Clément Yves, Sarah Gautier, Holtz Yan, Homa Felix, Pointet Stéphanie, Contreras Sandy, Nabholz Benoit, Sabot François, Sauné Laure, Ardisson Morgane, Bacilieri Roberto, Besnard Guillaume, Berger Angélique, Cardi Céline, De Bellis Fabien, Fouet Olivier, Jourda Cyril, Khadari Bouchaib, Lanaud Claire, Leroy Thierry, Pot David, Sauvage Christopher, Scarcelli Nora, Tregear James, Vigouroux Yves, Yahiaoui Nabila, Ruiz Manuel, Santoni Sylvain, Labouisse Jean-Pierre, Pham Jean-Louis, David Jacques, Glémin Sylvain
Montpellier SupAgro, UMR AGAP, Montpellier, France.
UMR 5554 ISEM (Université de Montpellier-CNRS-IRD-EPHE), Montpellier, France.
PLoS Genet. 2017 May 22;13(5):e1006799. doi: 10.1371/journal.pgen.1006799. eCollection 2017 May.
Base composition is highly variable among and within plant genomes, especially at third codon positions, ranging from GC-poor and homogeneous species to GC-rich and highly heterogeneous ones (particularly Monocots). Consequently, synonymous codon usage is biased in most species, even when base composition is relatively homogeneous. The causes of these variations are still under debate, with three main forces being possibly involved: mutational bias, selection and GC-biased gene conversion (gBGC). So far, both selection and gBGC have been detected in some species but how their relative strength varies among and within species remains unclear. Population genetics approaches allow to jointly estimating the intensity of selection, gBGC and mutational bias. We extended a recently developed method and applied it to a large population genomic dataset based on transcriptome sequencing of 11 angiosperm species spread across the phylogeny. We found that at synonymous positions, base composition is far from mutation-drift equilibrium in most genomes and that gBGC is a widespread and stronger process than selection. gBGC could strongly contribute to base composition variation among plant species, implying that it should be taken into account in plant genome analyses, especially for GC-rich ones.

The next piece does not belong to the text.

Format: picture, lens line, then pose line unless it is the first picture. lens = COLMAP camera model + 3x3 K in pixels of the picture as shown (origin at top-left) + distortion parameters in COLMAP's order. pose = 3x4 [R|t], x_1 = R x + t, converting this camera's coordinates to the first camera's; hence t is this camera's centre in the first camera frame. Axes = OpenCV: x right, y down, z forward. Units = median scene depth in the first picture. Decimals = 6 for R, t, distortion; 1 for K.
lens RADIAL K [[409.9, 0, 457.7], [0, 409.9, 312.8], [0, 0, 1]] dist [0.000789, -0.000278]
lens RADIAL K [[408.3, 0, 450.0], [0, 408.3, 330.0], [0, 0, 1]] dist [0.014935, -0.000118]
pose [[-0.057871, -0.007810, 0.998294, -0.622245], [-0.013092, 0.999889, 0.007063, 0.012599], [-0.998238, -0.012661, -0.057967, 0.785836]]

植物基因组之间以及基因组内部的碱基组成差异很大,尤其是在密码子的第三位,范围从低GC含量且同质化的物种到高GC含量且高度异质化的物种(特别是单子叶植物)。因此,即使碱基组成相对同质化,大多数物种的同义密码子使用也存在偏向性。这些变异的原因仍在争论中,可能涉及三种主要力量:突变偏向、选择和GC偏向的基因转换(gBGC)。到目前为止,在一些物种中已经检测到选择和gBGC,但它们在物种之间和物种内部的相对强度如何变化仍不清楚。群体遗传学方法可以联合估计选择强度、gBGC和突变偏向。我们扩展了一种最近开发的方法,并将其应用于一个基于11种被子植物转录组测序的大型群体基因组数据集,这些物种分布在整个系统发育树上。我们发现,在同义位置,大多数基因组的碱基组成远未达到突变 - 漂变平衡,并且gBGC是一个比选择更广泛且更强的过程。gBGC可能对植物物种间的碱基组成变异有很大贡献,这意味着在植物基因组分析中应考虑到它,特别是对于富含GC的基因组。